What you are asked to do: The complete listing that follows is to be set down again, exactly as it appears.

Extracted records:
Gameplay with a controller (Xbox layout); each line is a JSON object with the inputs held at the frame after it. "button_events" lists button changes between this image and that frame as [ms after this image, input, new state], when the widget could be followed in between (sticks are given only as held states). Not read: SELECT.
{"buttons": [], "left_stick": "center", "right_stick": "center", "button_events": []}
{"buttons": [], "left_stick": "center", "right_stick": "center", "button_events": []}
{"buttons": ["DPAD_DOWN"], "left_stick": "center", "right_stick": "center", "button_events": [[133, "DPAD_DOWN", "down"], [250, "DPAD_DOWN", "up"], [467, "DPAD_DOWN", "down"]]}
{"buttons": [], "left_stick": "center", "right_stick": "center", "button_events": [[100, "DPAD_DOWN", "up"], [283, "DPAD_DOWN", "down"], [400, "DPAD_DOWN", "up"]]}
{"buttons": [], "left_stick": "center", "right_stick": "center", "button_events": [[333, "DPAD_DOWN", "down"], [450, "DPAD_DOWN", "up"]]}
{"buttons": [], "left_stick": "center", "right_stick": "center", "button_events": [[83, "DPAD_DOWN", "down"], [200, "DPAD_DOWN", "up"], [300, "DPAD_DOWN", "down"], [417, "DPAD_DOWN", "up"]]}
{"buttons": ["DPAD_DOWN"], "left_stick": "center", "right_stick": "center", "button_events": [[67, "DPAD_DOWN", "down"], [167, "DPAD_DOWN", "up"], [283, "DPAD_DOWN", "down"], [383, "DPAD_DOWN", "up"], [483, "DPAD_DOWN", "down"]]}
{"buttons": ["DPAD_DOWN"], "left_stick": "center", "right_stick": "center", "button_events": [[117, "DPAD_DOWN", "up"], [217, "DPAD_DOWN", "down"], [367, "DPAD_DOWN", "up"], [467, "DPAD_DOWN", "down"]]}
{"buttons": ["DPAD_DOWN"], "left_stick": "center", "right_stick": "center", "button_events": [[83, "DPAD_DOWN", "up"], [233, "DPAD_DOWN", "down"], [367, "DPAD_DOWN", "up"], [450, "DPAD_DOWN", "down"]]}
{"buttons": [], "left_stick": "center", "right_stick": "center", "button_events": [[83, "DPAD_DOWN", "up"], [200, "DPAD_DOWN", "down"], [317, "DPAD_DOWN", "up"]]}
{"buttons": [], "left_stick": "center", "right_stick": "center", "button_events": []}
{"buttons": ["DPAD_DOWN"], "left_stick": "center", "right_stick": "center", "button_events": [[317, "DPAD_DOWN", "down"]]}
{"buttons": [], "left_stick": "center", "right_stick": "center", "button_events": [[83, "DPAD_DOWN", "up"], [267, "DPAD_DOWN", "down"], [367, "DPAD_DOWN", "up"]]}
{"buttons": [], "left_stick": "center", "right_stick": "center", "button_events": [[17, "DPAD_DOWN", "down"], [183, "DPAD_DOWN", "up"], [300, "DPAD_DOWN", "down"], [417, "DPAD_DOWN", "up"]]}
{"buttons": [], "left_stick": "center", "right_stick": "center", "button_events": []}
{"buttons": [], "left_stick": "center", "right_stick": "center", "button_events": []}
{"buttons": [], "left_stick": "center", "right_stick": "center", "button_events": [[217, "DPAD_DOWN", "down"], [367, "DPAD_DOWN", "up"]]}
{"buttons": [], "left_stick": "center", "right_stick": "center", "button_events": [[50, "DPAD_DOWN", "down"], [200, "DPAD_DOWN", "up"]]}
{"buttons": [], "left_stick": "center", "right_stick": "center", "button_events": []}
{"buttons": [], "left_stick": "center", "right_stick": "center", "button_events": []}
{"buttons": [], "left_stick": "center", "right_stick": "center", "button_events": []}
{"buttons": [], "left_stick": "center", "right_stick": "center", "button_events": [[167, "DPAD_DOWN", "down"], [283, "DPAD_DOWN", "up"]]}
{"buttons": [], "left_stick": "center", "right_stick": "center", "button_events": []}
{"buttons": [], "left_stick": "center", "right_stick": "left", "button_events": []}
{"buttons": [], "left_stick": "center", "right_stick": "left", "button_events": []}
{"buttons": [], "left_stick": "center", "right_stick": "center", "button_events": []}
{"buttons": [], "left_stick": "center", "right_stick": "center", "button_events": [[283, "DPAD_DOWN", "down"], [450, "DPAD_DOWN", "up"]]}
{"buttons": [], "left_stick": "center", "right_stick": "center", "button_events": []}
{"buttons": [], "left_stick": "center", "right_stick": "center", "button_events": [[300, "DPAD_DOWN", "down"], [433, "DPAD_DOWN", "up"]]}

Task answer:
Gameplay with a controller (Xbox layout); each line is a JSON object with the inputs held at the frame after it. "button_events" lists button changes between this image and that frame as [ms after this image, input, new state], when the widget could be followed in between (sticks are given only as held states). Not read: SELECT.
{"buttons": [], "left_stick": "center", "right_stick": "center", "button_events": []}
{"buttons": [], "left_stick": "center", "right_stick": "center", "button_events": []}
{"buttons": ["DPAD_DOWN"], "left_stick": "center", "right_stick": "center", "button_events": [[133, "DPAD_DOWN", "down"], [250, "DPAD_DOWN", "up"], [467, "DPAD_DOWN", "down"]]}
{"buttons": [], "left_stick": "center", "right_stick": "center", "button_events": [[100, "DPAD_DOWN", "up"], [283, "DPAD_DOWN", "down"], [400, "DPAD_DOWN", "up"]]}
{"buttons": [], "left_stick": "center", "right_stick": "center", "button_events": [[333, "DPAD_DOWN", "down"], [450, "DPAD_DOWN", "up"]]}
{"buttons": [], "left_stick": "center", "right_stick": "center", "button_events": [[83, "DPAD_DOWN", "down"], [200, "DPAD_DOWN", "up"], [300, "DPAD_DOWN", "down"], [417, "DPAD_DOWN", "up"]]}
{"buttons": ["DPAD_DOWN"], "left_stick": "center", "right_stick": "center", "button_events": [[67, "DPAD_DOWN", "down"], [167, "DPAD_DOWN", "up"], [283, "DPAD_DOWN", "down"], [383, "DPAD_DOWN", "up"], [483, "DPAD_DOWN", "down"]]}
{"buttons": ["DPAD_DOWN"], "left_stick": "center", "right_stick": "center", "button_events": [[117, "DPAD_DOWN", "up"], [217, "DPAD_DOWN", "down"], [367, "DPAD_DOWN", "up"], [467, "DPAD_DOWN", "down"]]}
{"buttons": ["DPAD_DOWN"], "left_stick": "center", "right_stick": "center", "button_events": [[83, "DPAD_DOWN", "up"], [233, "DPAD_DOWN", "down"], [367, "DPAD_DOWN", "up"], [450, "DPAD_DOWN", "down"]]}
{"buttons": [], "left_stick": "center", "right_stick": "center", "button_events": [[83, "DPAD_DOWN", "up"], [200, "DPAD_DOWN", "down"], [317, "DPAD_DOWN", "up"]]}
{"buttons": [], "left_stick": "center", "right_stick": "center", "button_events": []}
{"buttons": ["DPAD_DOWN"], "left_stick": "center", "right_stick": "center", "button_events": [[317, "DPAD_DOWN", "down"]]}
{"buttons": [], "left_stick": "center", "right_stick": "center", "button_events": [[83, "DPAD_DOWN", "up"], [267, "DPAD_DOWN", "down"], [367, "DPAD_DOWN", "up"]]}
{"buttons": [], "left_stick": "center", "right_stick": "center", "button_events": [[17, "DPAD_DOWN", "down"], [183, "DPAD_DOWN", "up"], [300, "DPAD_DOWN", "down"], [417, "DPAD_DOWN", "up"]]}
{"buttons": [], "left_stick": "center", "right_stick": "center", "button_events": []}
{"buttons": [], "left_stick": "center", "right_stick": "center", "button_events": []}
{"buttons": [], "left_stick": "center", "right_stick": "center", "button_events": [[217, "DPAD_DOWN", "down"], [367, "DPAD_DOWN", "up"]]}
{"buttons": [], "left_stick": "center", "right_stick": "center", "button_events": [[50, "DPAD_DOWN", "down"], [200, "DPAD_DOWN", "up"]]}
{"buttons": [], "left_stick": "center", "right_stick": "center", "button_events": []}
{"buttons": [], "left_stick": "center", "right_stick": "center", "button_events": []}
{"buttons": [], "left_stick": "center", "right_stick": "center", "button_events": []}
{"buttons": [], "left_stick": "center", "right_stick": "center", "button_events": [[167, "DPAD_DOWN", "down"], [283, "DPAD_DOWN", "up"]]}
{"buttons": [], "left_stick": "center", "right_stick": "center", "button_events": []}
{"buttons": [], "left_stick": "center", "right_stick": "left", "button_events": []}
{"buttons": [], "left_stick": "center", "right_stick": "left", "button_events": []}
{"buttons": [], "left_stick": "center", "right_stick": "center", "button_events": []}
{"buttons": [], "left_stick": "center", "right_stick": "center", "button_events": [[283, "DPAD_DOWN", "down"], [450, "DPAD_DOWN", "up"]]}
{"buttons": [], "left_stick": "center", "right_stick": "center", "button_events": []}
{"buttons": [], "left_stick": "center", "right_stick": "center", "button_events": [[300, "DPAD_DOWN", "down"], [433, "DPAD_DOWN", "up"]]}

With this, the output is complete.